The reality TV show was based on the original British version, pitting contestants against each other to make the best dishes; the season finale was the country’s most watched program in 2009, while it won the Most Popular Reality Program in the 2010 Logie Awards. The show was also followed by a spin-off Junior MasterChef program.
“MasterChef has been good for getting a large part of the community into cooking, thinking about where food comes from, what’s in it and how to prepare it,” says Worthington.
“It’s had a large effect and you can see it where if a certain product is used in a recipe on the show, sales shoot up in the week after. The difficulty is sustaining that but the effect is largely positive.”
He is also encouraged by recent reports in newspaper Adelaide Advertiser which said the South Australian city had witnessed a boost in demand for home-grown fruit and vegetables, with around 100,000 fruit trees growing in backyards. He did not see the phenomenon as a threat to the industry.
“I’d say it’s complementary. It’s a good sign from a consumption point of view. Is this at the expense of retailers? I don’t think so. It’s still a very small percentage.”
Gateway to Asia
While Worthington is optimistic about Australia’s exports of citrus fruits and grapes, he still sees Australia as a smaller player, but one that can play a significant role as a connection to Asian markets.
“We initiated PMA Australia-New Zealand to start getting PMA more involved in the Asian region, not only for us to offer more services, but to help improve connections internationally, like what we’ve seen in Chile and South Africa, which in the next five years are going to be very big. It would be nice to see some of them over here in June.
“We know that the rise and rise of Chile, Argentina and Peru as significant suppliers to the global market will continue, but the impact of Australia will be much smaller, and New Zealand will be significant but just in specific areas.”
In terms of recent controversies surrounding imported fruits to Australia and alleged false labelling on the part of Coles, Worthington says responses need to be within the law but some laws may need to change.
“From a quarantine perspective, Australia is and will continue to protect itself from foreign diseases and pests, but it is part of the World Trade Organisation and it has to respect its decisions on quarantine barriers,” he says.
“We’ve already seen that with New Zealand apples and now you’re getting Chinese apples for the first time. People are trying to be pragmatic to promote consumption of local produce more on the value of our produce.
“At this stage less than 7% of our fruit is imported and most of that is with seasonal fruit, like California navels.
“Labelling is still contentious and not just with fresh fruit produce because labelling laws aren’t really transparent from a consumer point of view. All retailers are acting within the law, but maybe the law itself needs some work.”

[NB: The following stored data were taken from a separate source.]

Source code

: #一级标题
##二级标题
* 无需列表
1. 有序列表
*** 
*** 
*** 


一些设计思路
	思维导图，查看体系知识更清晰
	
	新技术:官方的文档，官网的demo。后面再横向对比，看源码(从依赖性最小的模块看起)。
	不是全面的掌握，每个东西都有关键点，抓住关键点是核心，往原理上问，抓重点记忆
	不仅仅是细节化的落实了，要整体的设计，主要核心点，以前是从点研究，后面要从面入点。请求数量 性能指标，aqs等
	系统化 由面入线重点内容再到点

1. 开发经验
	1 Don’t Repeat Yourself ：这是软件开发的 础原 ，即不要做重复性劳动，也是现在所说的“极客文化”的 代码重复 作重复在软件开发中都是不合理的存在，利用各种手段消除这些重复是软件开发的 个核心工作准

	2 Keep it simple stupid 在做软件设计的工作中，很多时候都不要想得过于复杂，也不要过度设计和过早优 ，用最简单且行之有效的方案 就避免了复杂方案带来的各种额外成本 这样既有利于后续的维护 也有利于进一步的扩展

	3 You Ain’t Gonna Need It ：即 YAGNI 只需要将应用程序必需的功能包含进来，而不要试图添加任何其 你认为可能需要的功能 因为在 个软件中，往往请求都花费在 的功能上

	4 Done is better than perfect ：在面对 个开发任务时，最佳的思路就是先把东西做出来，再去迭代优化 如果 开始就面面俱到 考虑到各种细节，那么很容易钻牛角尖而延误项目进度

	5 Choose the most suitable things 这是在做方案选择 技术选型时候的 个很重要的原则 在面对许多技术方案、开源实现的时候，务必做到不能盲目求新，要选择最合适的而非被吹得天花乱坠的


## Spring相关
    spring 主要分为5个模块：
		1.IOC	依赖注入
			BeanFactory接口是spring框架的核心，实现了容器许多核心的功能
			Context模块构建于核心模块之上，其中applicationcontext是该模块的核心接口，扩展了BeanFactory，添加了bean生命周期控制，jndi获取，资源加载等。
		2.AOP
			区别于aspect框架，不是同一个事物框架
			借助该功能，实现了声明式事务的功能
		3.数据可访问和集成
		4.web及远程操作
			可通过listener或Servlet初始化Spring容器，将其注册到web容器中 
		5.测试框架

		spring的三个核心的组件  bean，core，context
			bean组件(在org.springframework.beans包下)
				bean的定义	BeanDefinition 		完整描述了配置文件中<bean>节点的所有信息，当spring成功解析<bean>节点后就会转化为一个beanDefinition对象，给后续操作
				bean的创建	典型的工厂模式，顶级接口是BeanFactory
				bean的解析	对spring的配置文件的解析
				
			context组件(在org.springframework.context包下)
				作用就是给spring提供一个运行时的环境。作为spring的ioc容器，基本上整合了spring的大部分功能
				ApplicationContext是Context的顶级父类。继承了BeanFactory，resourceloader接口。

He says while PMA has goals of boosting its events, memberships and attracting talent, the end goal of boosting consumption of fruit and vegetables is the highest priority. If that happens in Australia he thinks there could be a lot more room for imports.
“If you’re going to increase consumption and you’re not able to supply that for whatever reason, there will be demand to bring in fruit from somewhere else.”
Fresh Connections will take place at the Brisbane Convention and Exhibition Centre from June 8-10.